* _Text to read_
----

[Gluster-devel] Selfheal is not working? Once more

Wed Jul 30 21:42:07 UTC 2008

Previous quotes posts removed for brevity...

Martin Fick wrote:
> It does seem like it would be fairly easy to add another 
> metadata attribute to each file/directory that would hold
> a checksum for it.  This way, AFR itself could be 
> configured to check/compute the checksum anytime the file 
> is read/written.  Since this would slow AFR down, I would
> suggest a configuration option to turn this on.  If the
> checksum is wrong, it could heal to the version of the
> other brick if the other brick's checksum is correct.
> 
> Another alternative would be to create an offline 
> checksummer that updates such an attribute if it does not
> exist, and checks the checksum if it does exist.  If when
> it checks the checksum it fails, it would simply delete the
> file and its attributes (and potentially the directory
> attributes up the tree) so that AFR will then heal it.
> 
> The only modification needed by AFR to support this
> would be to delete the checksum attribute anytime the 
> file/directory is updated so that the offline checksummer
> will recreate it instead of thinking it is corrupt.  
> In fact, even this could be eliminated so that the 
> offline checksummer is completely "self-powered",
> anytime it calculates a checksum it could copy the 
> glusterfs version and timestamp attributes to two new
> "checksummer" attributes.  If these become out of date the 
> cheksummer will know to recompute the checksum instead of
> assuming that the file has been corrupted.
> 
> The one risk with this is that if a file gets corrupted
> on both nodes, it will get deleted on both nodes so you 
> will not have a corrupted file to at least look at.

----

* _To do_
Reproduce the part of the Gluster post from "Wed Jul 30 21:42:07" to "checksum is correct." word for word.

* _Data shown_

----

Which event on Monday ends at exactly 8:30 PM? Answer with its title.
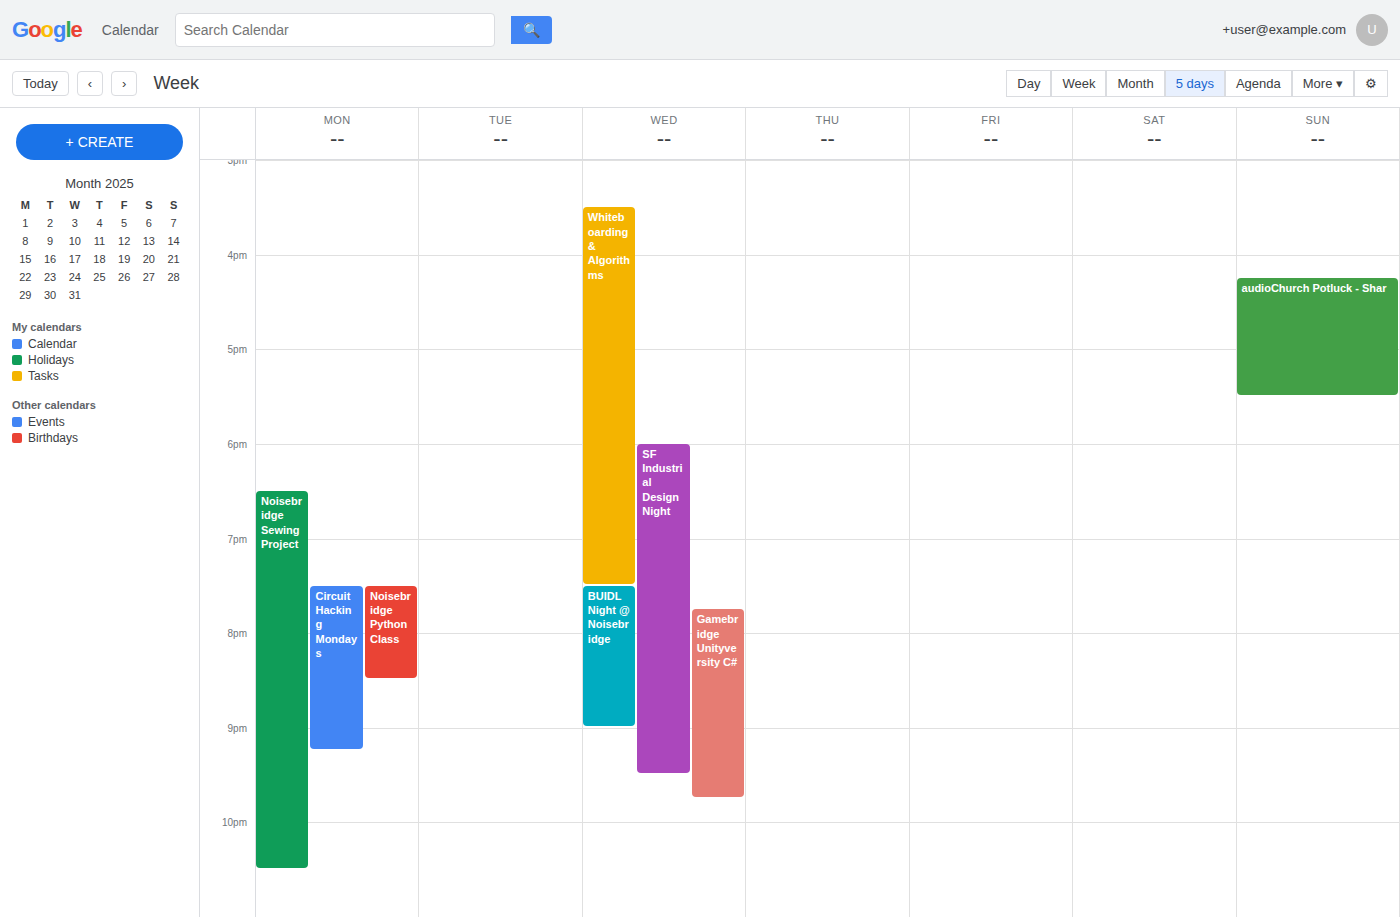
"Noisebridge Python Class"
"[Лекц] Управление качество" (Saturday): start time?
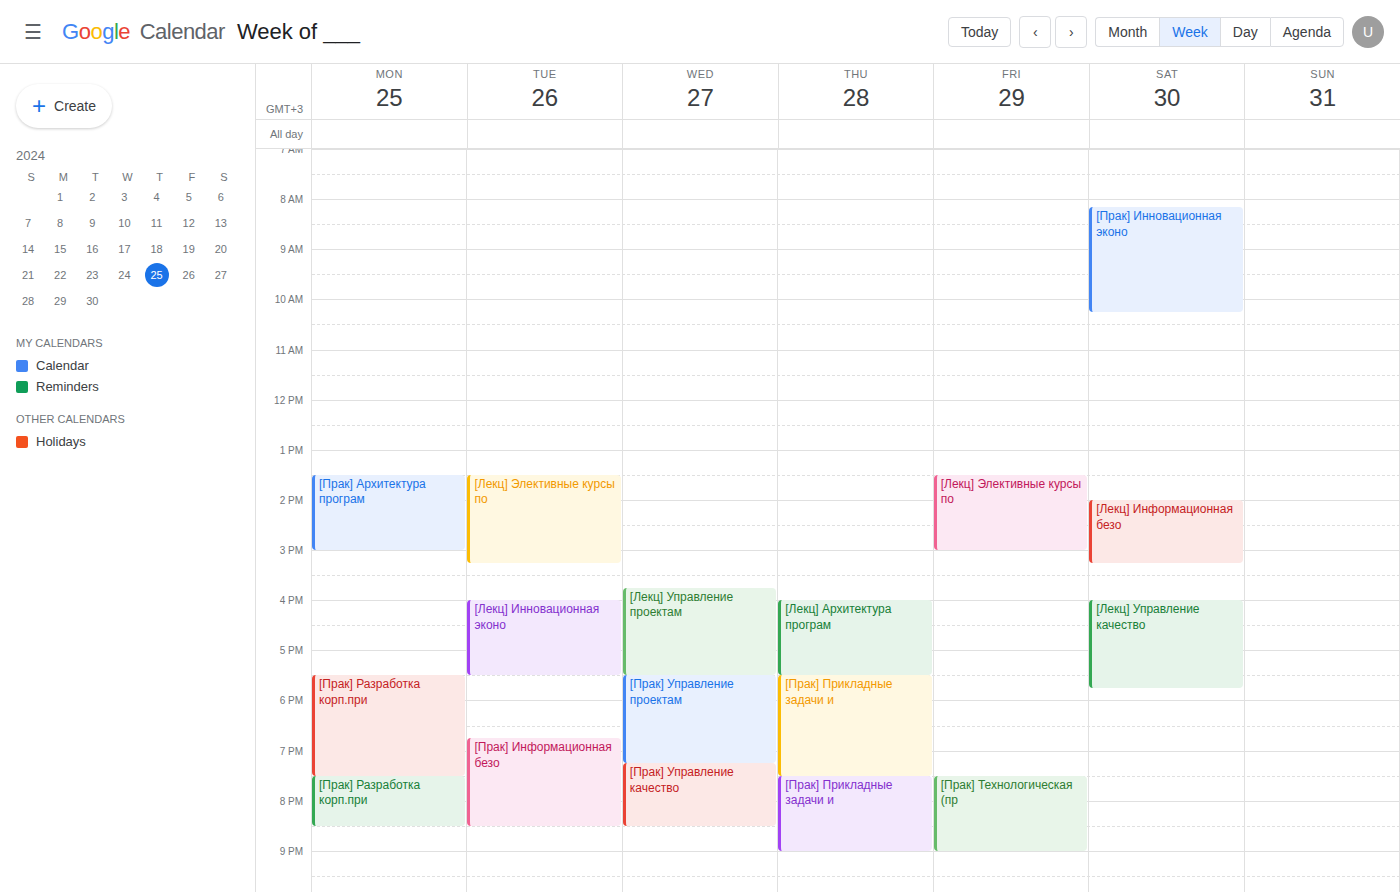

----

* _Reply to the task_
Wed Jul 30 21:42:07 UTC 2008

Previous quotes posts removed for brevity...

Martin Fick wrote:
> It does seem like it would be fairly easy to add another 
> metadata attribute to each file/directory that would hold
> a checksum for it.  This way, AFR itself could be 
> configured to check/compute the checksum anytime the file 
> is read/written.  Since this would slow AFR down, I would
> suggest a configuration option to turn this on.  If the
> checksum is wrong, it could heal to the version of the
> other brick if the other brick's checksum is correct.